### EXERCISE
Please gather every line in the records below that contains the word "point" and copy each of those lines in full.

+ + + + + + +

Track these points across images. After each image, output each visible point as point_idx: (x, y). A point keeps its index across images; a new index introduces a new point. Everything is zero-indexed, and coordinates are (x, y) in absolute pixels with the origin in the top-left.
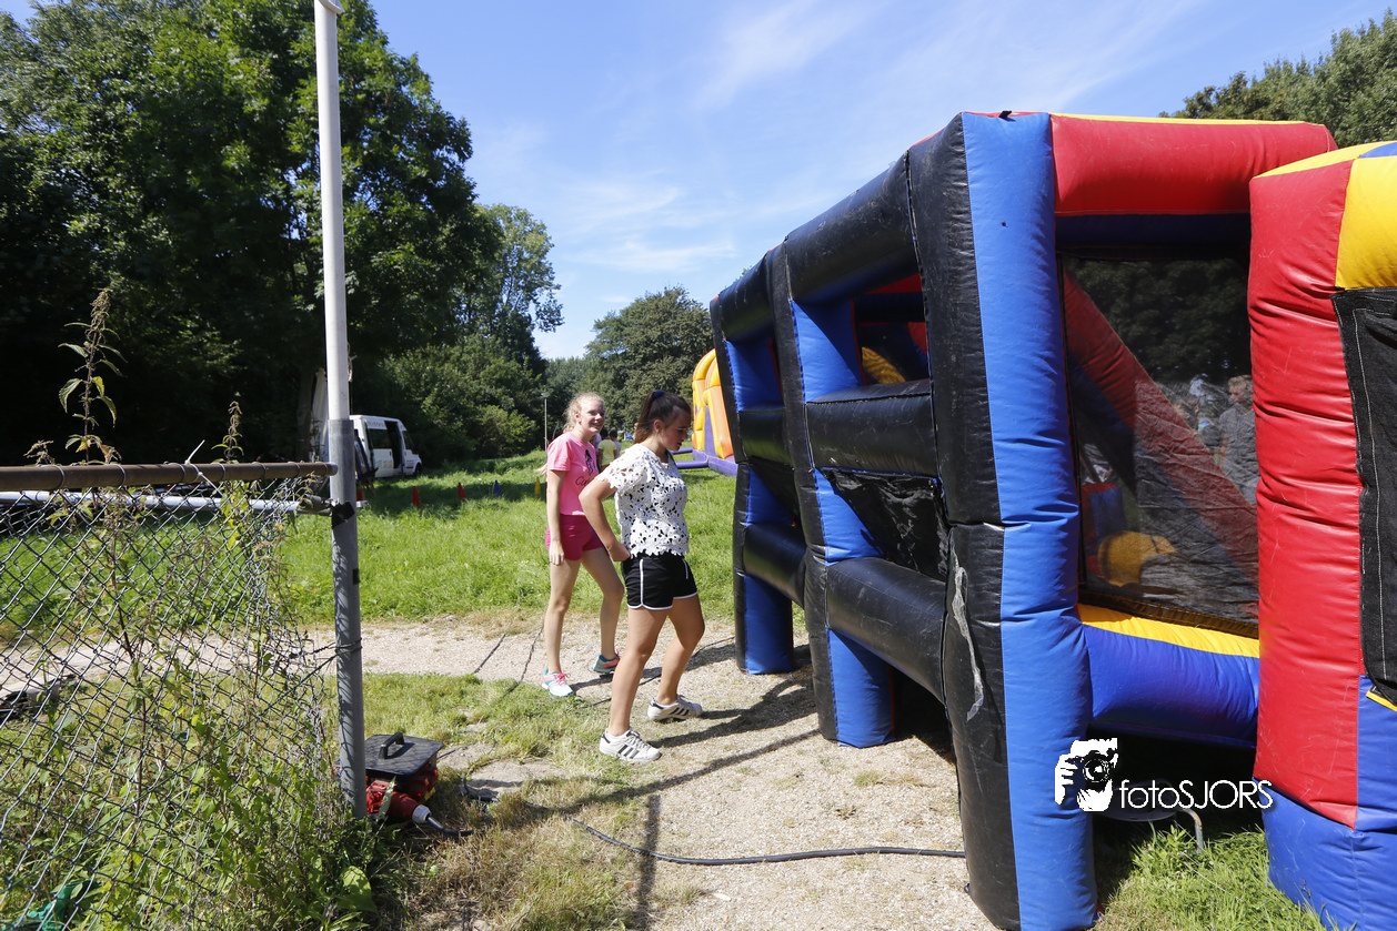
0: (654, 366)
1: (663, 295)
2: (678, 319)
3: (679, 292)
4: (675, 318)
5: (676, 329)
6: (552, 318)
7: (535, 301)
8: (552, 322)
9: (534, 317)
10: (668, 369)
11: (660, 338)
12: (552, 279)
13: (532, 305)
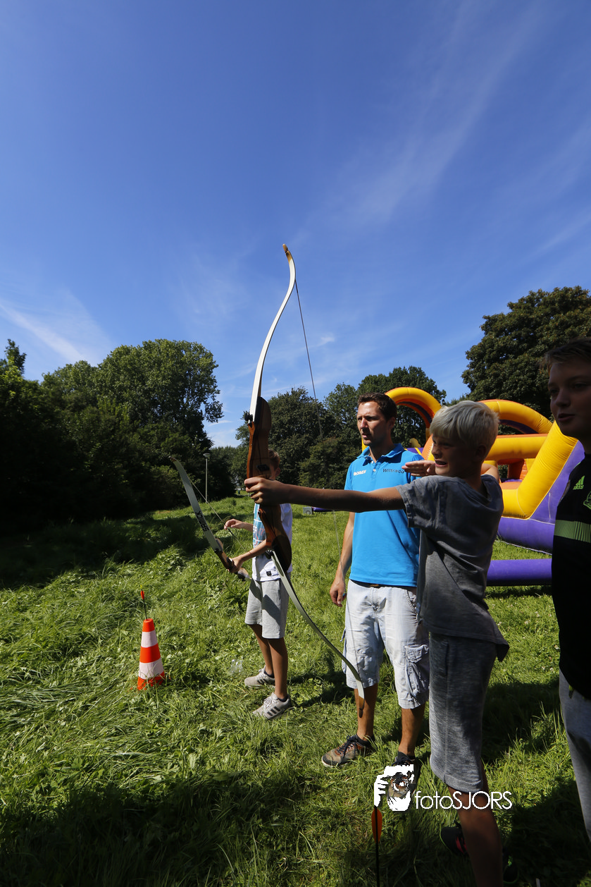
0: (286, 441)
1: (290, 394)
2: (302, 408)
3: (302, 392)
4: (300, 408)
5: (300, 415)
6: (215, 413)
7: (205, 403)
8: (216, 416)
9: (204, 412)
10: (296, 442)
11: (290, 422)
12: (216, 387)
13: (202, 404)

+ + + + + + +

### TASK ANSWER
Track these points across images. After each image, output each visible point as point_idx: (x, y). A point keeps its index across images; a new index introduces a new point. Everything is zero-indexed, and coordinates are (x, y) in absolute pixels with the origin in the top-left.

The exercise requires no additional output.